All was well a few days ago and then I regrounded my amp/stereo directly to 
the negative battery terminal in hopes that the stereo system would be better grounded to stop the alternator whine that I've been getting.

Anyway, since the re-routing, I've been receiving an intermittent simultaneous flashing of the battery and brake light on the dash. I know that this usually means bad altrnator, but I just changed my alternator in December of '09 (95 Amp Napa brand due to limited availability from parts suppliers).

Yesterday, after driving about 30 miles, I made a stop off at pep boys, came back out and I couldn't start the car.
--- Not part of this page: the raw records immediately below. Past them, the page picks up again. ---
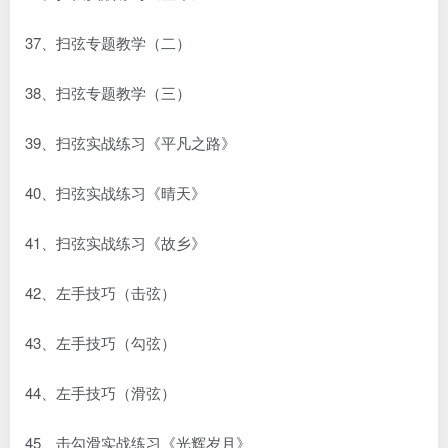
37、扫弦专题教学（二）
38、扫弦专题教学（三）
39、扫弦实战练习《平凡之路》
40、扫弦实战练习《晴天》
41、扫弦实战练习《故乡》
42、左手技巧（击弦）
43、左手技巧（勾弦）
44、左手技巧（滑弦）
45、击勾滑实战练习《光辉岁月》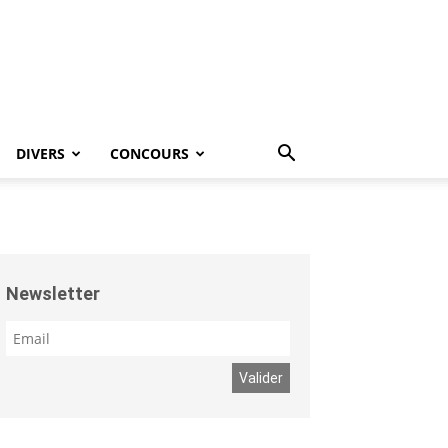
DIVERS
CONCOURS
Newsletter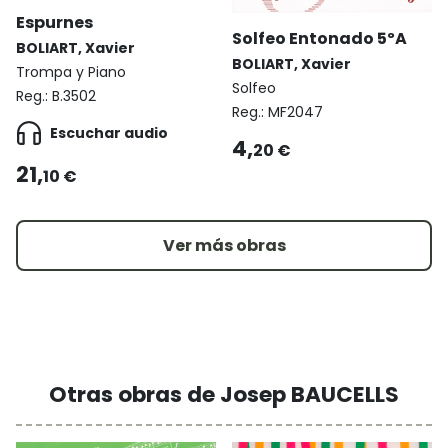
Espurnes
Solfeo Entonado 5ºA
BOLIART, Xavier
BOLIART, Xavier
Trompa y Piano
Solfeo
Reg.:
B.3502
Reg.:
MF2047
Escuchar audio
4,
20 €
21,
10 €
Ver más obras
Otras obras de Josep BAUCELLS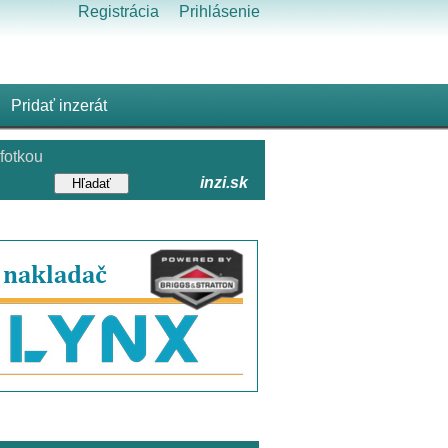
Registrácia
Prihlásenie
Pridať inzerát
fotkou
inzi.sk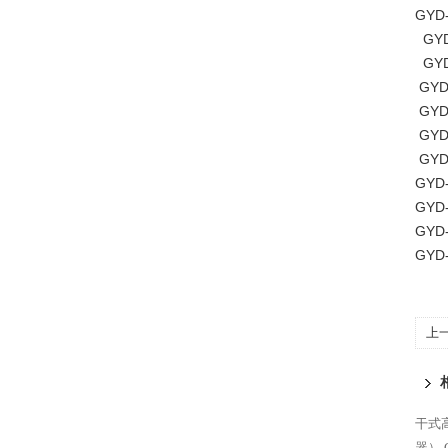
GYD-
GYD
GYD
GYD
GYD
GYD
GYD
GYD-
GYD-
GYD-
GYD-
上
干式
器）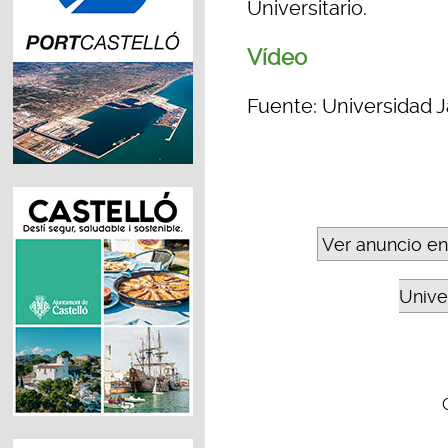
Universitario.
Vídeo
Fuente: Universidad J
Ver anuncio en
Unive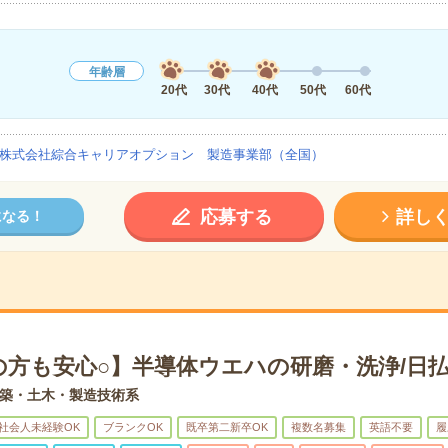
年齢層
20代
30代
40代
50代
60代
株式会社綜合キャリアオプション 製造事業部（全国）
応募する
詳し
になる！
の方も安心○】半導体ウエハの研磨・洗浄/日払
築・土木・製造技術系
社会人未経験OK
ブランクOK
既卒第二新卒OK
複数名募集
英語不要
履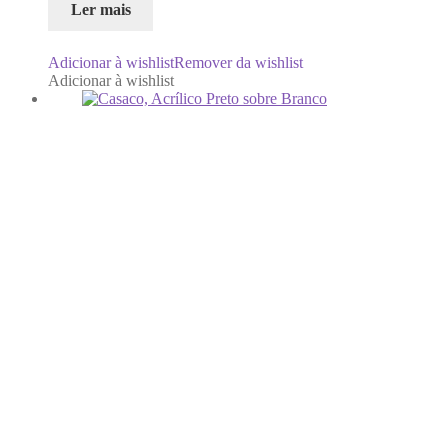
Ler mais
Adicionar à wishlist
Remover da wishlist
Adicionar à wishlist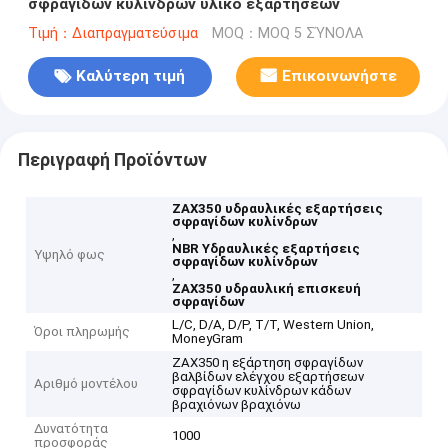
σφραγίδων κυλίνδρων υλικό εξαρτήσεων
Τιμή：Διαπραγματεύσιμα
MOQ：MOQ 5 ΣΎΝΟΛΑ
Καλύτερη τιμή
Επικοινωνήστε
Περιγραφή Προϊόντων
ZAX350 υδραυλικές εξαρτήσεις
σφραγίδων κυλίνδρων
,
NBR Υδραυλικές εξαρτήσεις
Υψηλό φως
σφραγίδων κυλίνδρων
,
ZAX350 υδραυλική επισκευή
σφραγίδων
L/C, D/A, D/P, T/T, Western Union,
Όροι πληρωμής
MoneyGram
ZAX350 η εξάρτηση σφραγίδων
βαλβίδων ελέγχου εξαρτήσεων
Αριθμό μοντέλου
σφραγίδων κυλίνδρων κάδων
βραχιόνων βραχιόνω
Δυνατότητα
1000
προσφοράς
The battery registered 12.6 Volts so I know it's OK. I disconnected and reconnected the negative battery cable and the car started, but drove like crap (sluggish, course, loud, acceleration
was not responsive like normal) all of the way home.

Today the car started normally, but about 5 miles into my commute, I started getting the intermittent battery and brake light again. The lights flashed for a few seconds, but then went away. The car ran normally, not sluggish like last night.

Anyone have a clue what could be causing the intermittent flashing? Is it definitely the alternator again? Could all of this be caused by the regrounding of the stereo? Could it be anything else? A bad alternator shouldn't cause sluggish performance, should it? 

I am completely at a loss for what's going on? 

Any help would be greatly appreciated...


----------